Review: Bugged Out Weekender 2016

 
Art & Culture

The towering, pointed marquee of Butlins pierced through the dark clouds that hovered above the seaside town of Bognor Regis.  We arrived on Friday evening to a fierce wind and the air was bitterly cold. Festival season it was not. 

Since 2012 Bugged Out have been attempting to banish the winter blues by throwing a weekend event at one of Britain’s oldest holiday parks on the Southern coast of England.  This year they had drafted in the likes of Armand Van Helden, DJ Koze, Joy Orbison, Gerd Janson, Paranoid London and Jackmaster to keep the feet moving across the course of the weekend.  

Friday evening was eased in by the likes of B.Traits, Kamera and Erol Alkan but the real highlight of the weekends opener came in the form of Paranoid London. The group are beginning to develop quite the reputation for their raucous live performances: this is largely down to the energetic vocal accompaniment of long time collaborator Mutado Pintado. Wearing a cowboy hat his voice bellowed above jacking acid house, it echoed around a room that was known over the weekend as ‘The Escape’.  Playing for one hour Paranoid London were definitely the most obscure outfit to grace the weekend event. They maintained a busy dance floor throughout even if some of those moving looked a little perplexed at times.  There was certainly life in the party for those who dug deep to discover it. 

In the small hours of the morning there is little more appealing than a dance in a bowling alley. Raving on carpet is a fabulous thing and we wish that someone in London would bite the bullet and deck their club out in full shag.  Room 3 is unescapably, gloriously, Butlins. Scores of international flags and fibreglass pool balls hang from the absurdly high ceiling. The bowling alley is clearly visible behind a short partition.  Boddika does a fine line in dark ‘n’ nasty house and techno bangers: he sets the tone rather nicely. Outside in the main hall, the arcade proves a welcome but costly distraction in-between sets. We probably wasted a fiver on those stupid 10p machines alone.

At nighttime Butlins can feel a little as though you have wandered into a haunted house, there are noisy characters, shiny props and dark smoky rooms. However, when the daylight rolled in it was a pleasant discovery to learn that the location was actually quite scenic.  

We woke up on Saturday to noises outside – maybe the fabled complimentary Bloody Mary delivery? Sadly not, just more entrepreneurial laughing gas salesmen posting their business cards under our door. 

We were left with two options: don the swimming costume and attend the pool party sound tracked by Jackmaster and friends or take a walk along the seafront. Unfortunately, we had overdone it ever so slightly the evening before and opted for the safe option ahead of DJ Koze that evening. 

Grime was aplenty on the Bugged Out lineup. On Saturday night Lewisham don Novelist adopted a “no tunes, just bars” approach. There can be no faulting his mic skill or his energy levels. Mumdance followed with abstract techno workouts, before veering into harder-edged grime and finishing and a clutch of old school rave bangers. 

One of the most impressive sets of the Saturday saw the much-loved DJ Koze play to a relatively quiet room for three hours. It was a mesmerizing trip through bewildering melodic house. His style split the opinion of the crowd as many came and left, however, over the course of his set he developed a hypnotic groove which was warmly received from the most experienced of the weekend’s clubbers.  By this point we were starting to flag. 

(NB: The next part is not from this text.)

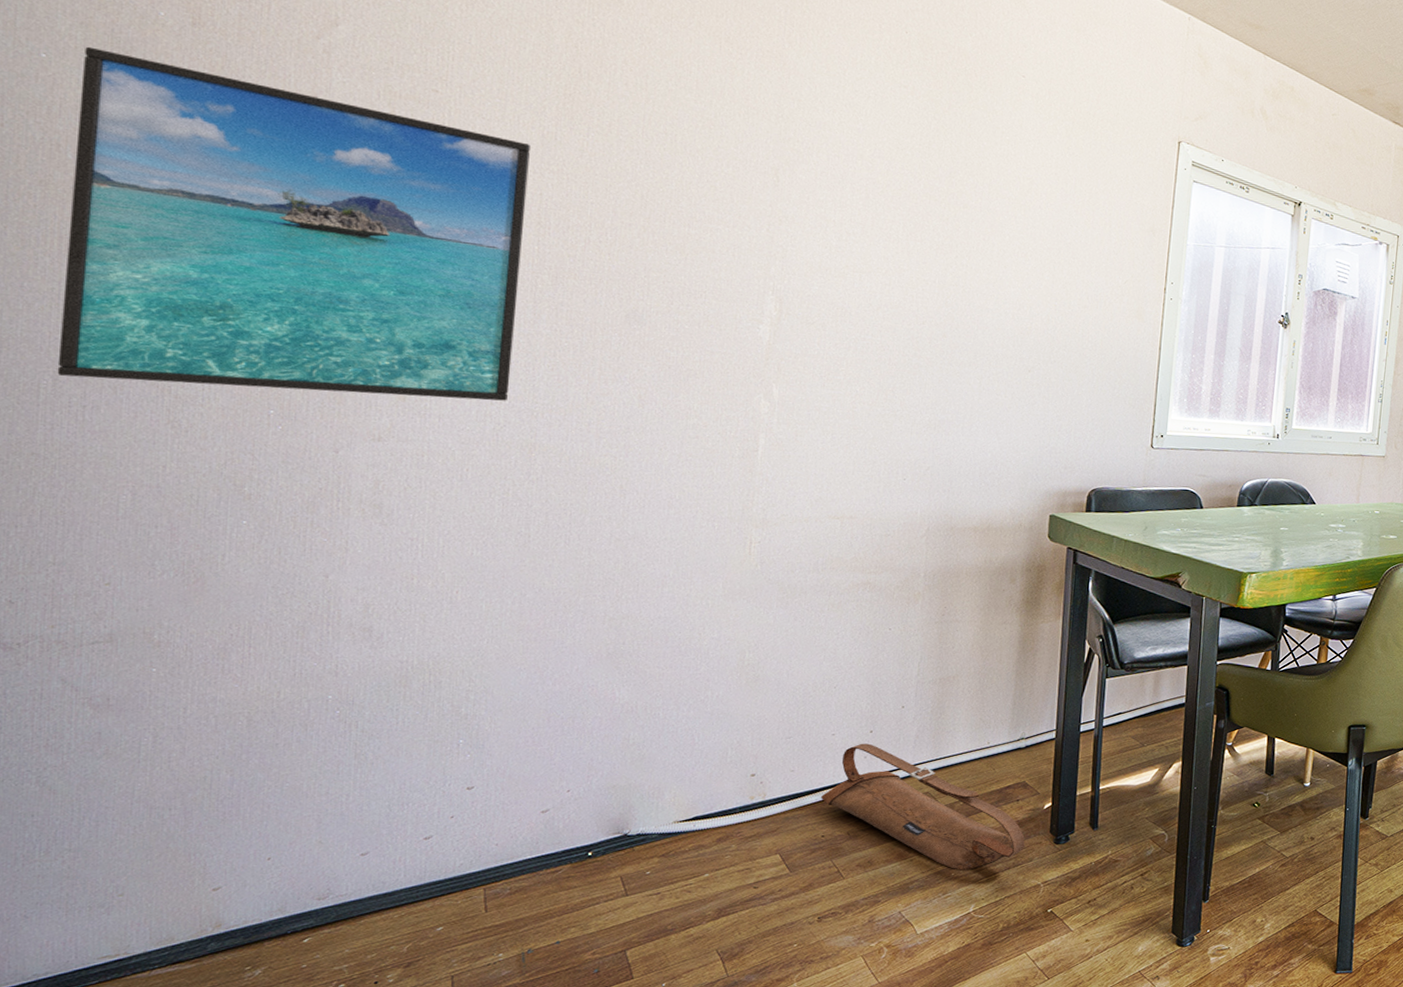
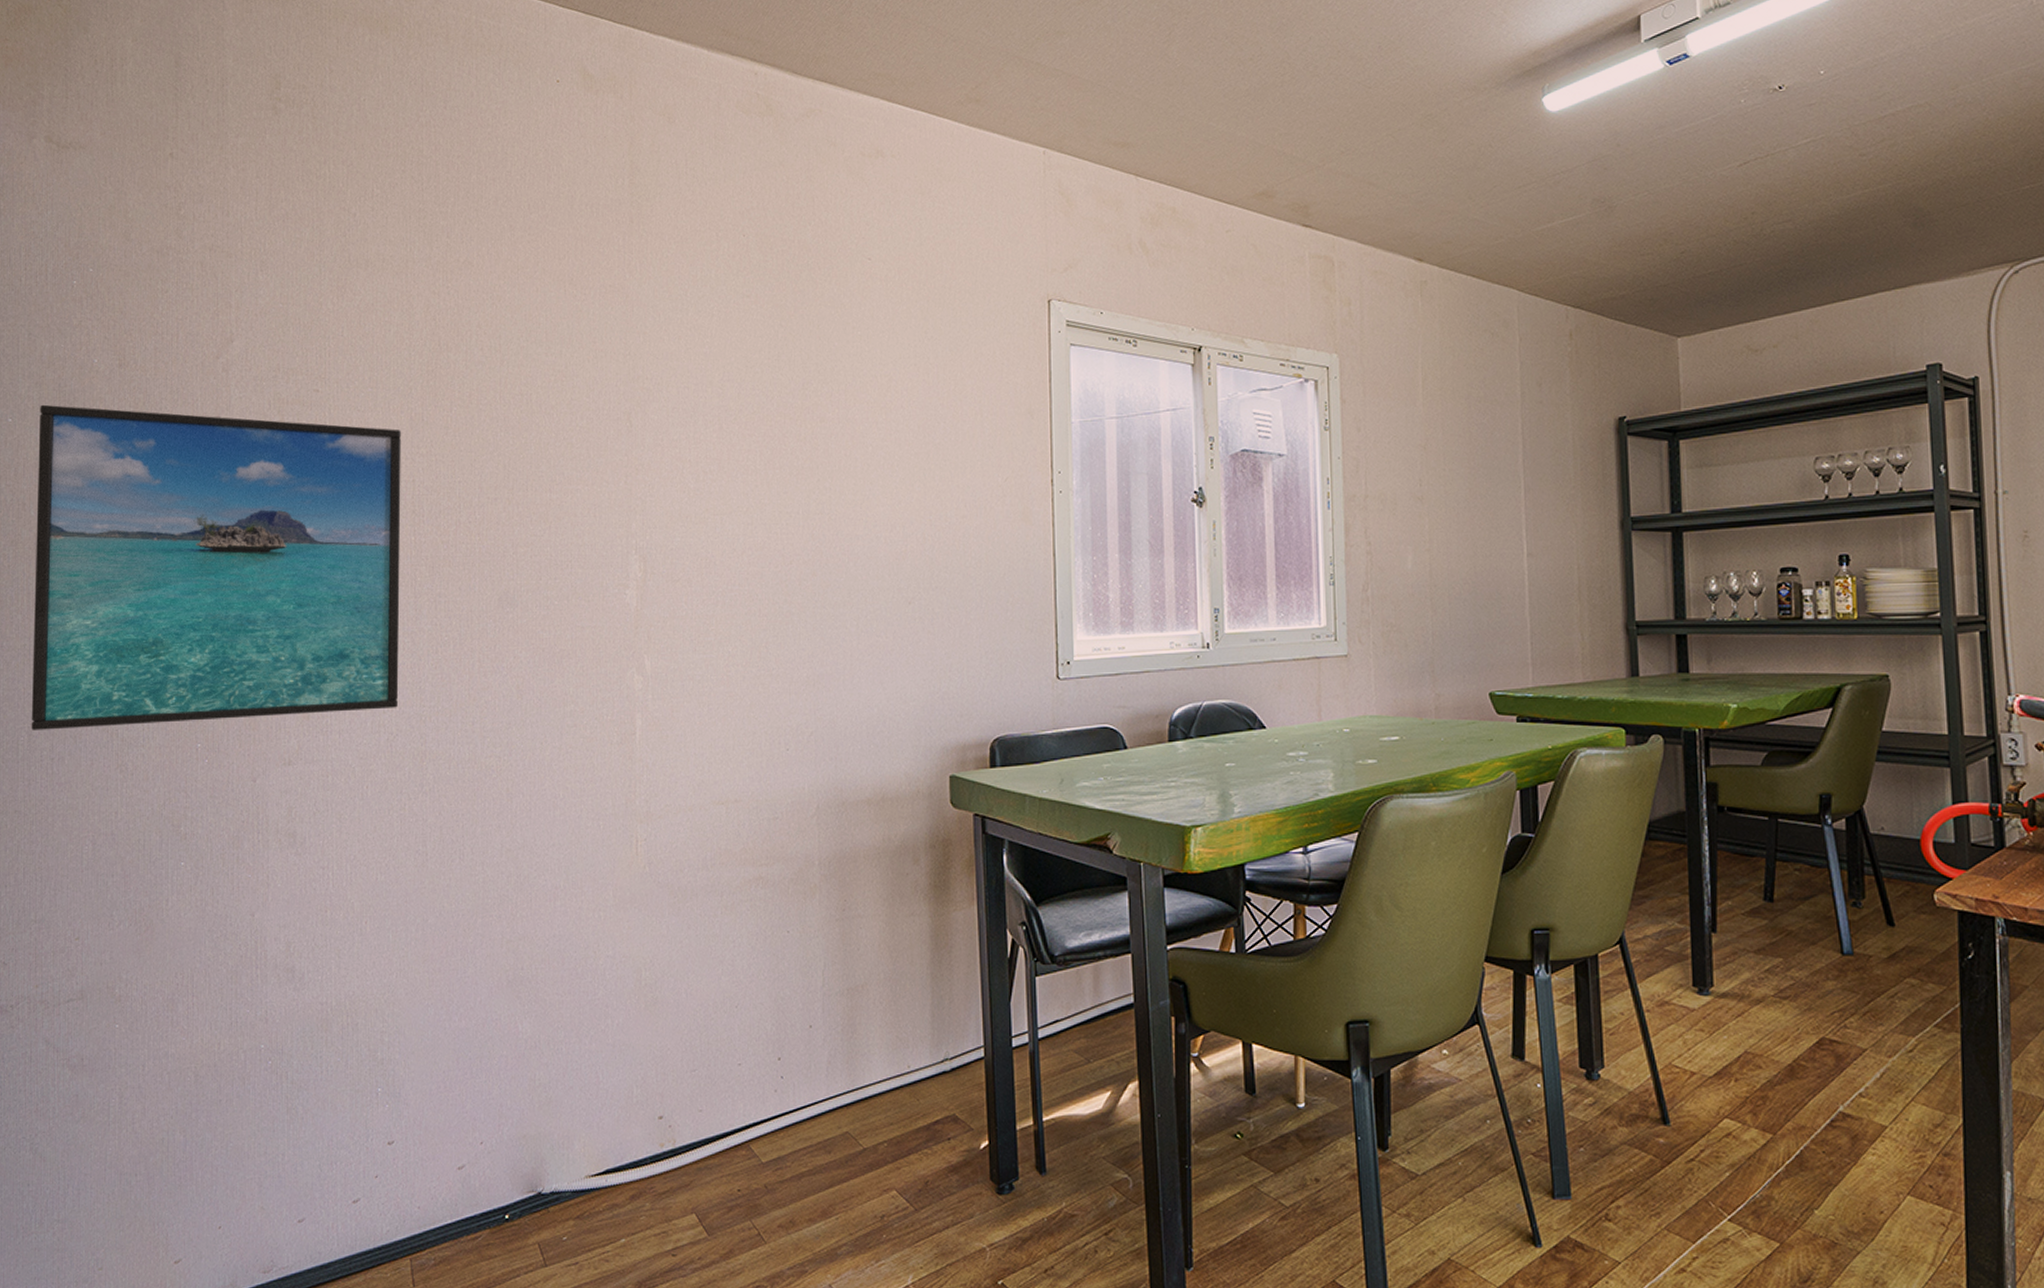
bag: present [820,743,1025,871] -> none [732,1073,963,1231]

When Sunday finally rolled around we were in for a bit of a revelation.  The highlight of perhaps the whole weekend came in the form of The Black Madonna’s set for Junk Department’s room 2 takeover. 

It’s rare to see a DJ having so much fun behind the decks. Jumping about and grinning from ear to ear, hers is an infectious energy that instantly feeds through to the crowd. Along with plenty of classic house cuts, she throws in a few curveballs. Everyone goes nuts for the new Missy Elliott, and Bowie’s ‘Under Pressure’ goes down a storm as the penultimate track. Closing on Frankie Knuckles’ ‘The Pressure’ is an even more inspired move, bringing a little slice of Chicago to Bognor Regis.

She was a tough act to follow but our conclusion to the weekend saw us take in DJ duo Bicep. They closed out the festival in stunning fashion with a set of house and disco heavy hitters. Simply put, everything they draw for is absolute. Hubie Davison’s ‘Sanctified’ is an early highlight, as is their own Italo edit of Lady Gaga’s ‘Alejandro’.  The weekend concludes: ‘Just’ echoes through the speakers, the crowd is in ecstacy.